3. Is the Mapping table - virtual to physical is inside a MMU...
Yes. MMU is SW+HW. HW is like TLB and all. The mapping tables are stored here. For instructions, that is for code section i always converted the physical-virtual address and always they matched. And almost all the times it matches for Data sections as well.
4. cat /proc/pid_value/maps. This shows me the current mapping of the vmarea....
This is more used for analyzing the virtual addresses of user space stacks. As you know virtually all the user space programs can have 4 GB of virtual address. So unlike kernel if i say 0xc0100234. You cannot directly go and point to the istruction. So you need this mapping and the virtual address to point the instruction based on the data you have.
5. The high-mem concept is that kernel cannot directly access the Memory...
High-mem corresponds to user space memory(some one correct me if i am wrong).
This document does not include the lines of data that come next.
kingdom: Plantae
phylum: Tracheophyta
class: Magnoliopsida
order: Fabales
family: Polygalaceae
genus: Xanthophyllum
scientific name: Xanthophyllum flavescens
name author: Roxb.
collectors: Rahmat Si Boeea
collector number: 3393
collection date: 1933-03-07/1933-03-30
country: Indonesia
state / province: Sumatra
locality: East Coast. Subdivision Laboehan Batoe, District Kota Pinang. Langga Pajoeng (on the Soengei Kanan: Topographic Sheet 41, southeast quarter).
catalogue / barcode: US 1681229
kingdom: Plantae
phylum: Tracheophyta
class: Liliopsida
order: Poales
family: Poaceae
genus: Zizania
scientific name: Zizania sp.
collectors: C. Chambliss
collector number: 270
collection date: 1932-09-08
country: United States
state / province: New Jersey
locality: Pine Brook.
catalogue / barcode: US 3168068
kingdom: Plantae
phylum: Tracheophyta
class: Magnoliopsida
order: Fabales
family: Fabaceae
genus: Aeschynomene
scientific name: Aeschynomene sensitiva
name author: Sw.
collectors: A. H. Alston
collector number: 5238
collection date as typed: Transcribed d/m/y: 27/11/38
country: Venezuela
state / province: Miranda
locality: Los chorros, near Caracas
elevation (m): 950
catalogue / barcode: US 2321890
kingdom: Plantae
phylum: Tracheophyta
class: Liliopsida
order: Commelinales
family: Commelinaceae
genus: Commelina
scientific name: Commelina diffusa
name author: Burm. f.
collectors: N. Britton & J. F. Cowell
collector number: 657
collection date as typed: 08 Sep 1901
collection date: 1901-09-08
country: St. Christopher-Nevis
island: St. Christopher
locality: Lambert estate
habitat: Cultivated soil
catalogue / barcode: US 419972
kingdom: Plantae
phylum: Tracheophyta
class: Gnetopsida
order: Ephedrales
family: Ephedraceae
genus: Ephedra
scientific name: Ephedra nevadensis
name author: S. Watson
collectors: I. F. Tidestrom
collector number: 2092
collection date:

When kernel wants to read some data from a address at user space you will be accessing the HIGHMEM.
6. Does the processor specifically comes with the MMU support. Those who doesn't have MMU support cannot run LInux?
MMU as i mentioned is HW + SW. So mostly it would be coming with the chipset. and the SW would be generally architecture dependent. You can disable MMU from kernel config and build. I have never tried it though. Mostly these days allthe chipsets have it. But small boards i think they disable MMU. I am not entirely sure though.
As all these are conceptual questions, i may be lacking some knowledge and be wrong at places. If so others please correct me.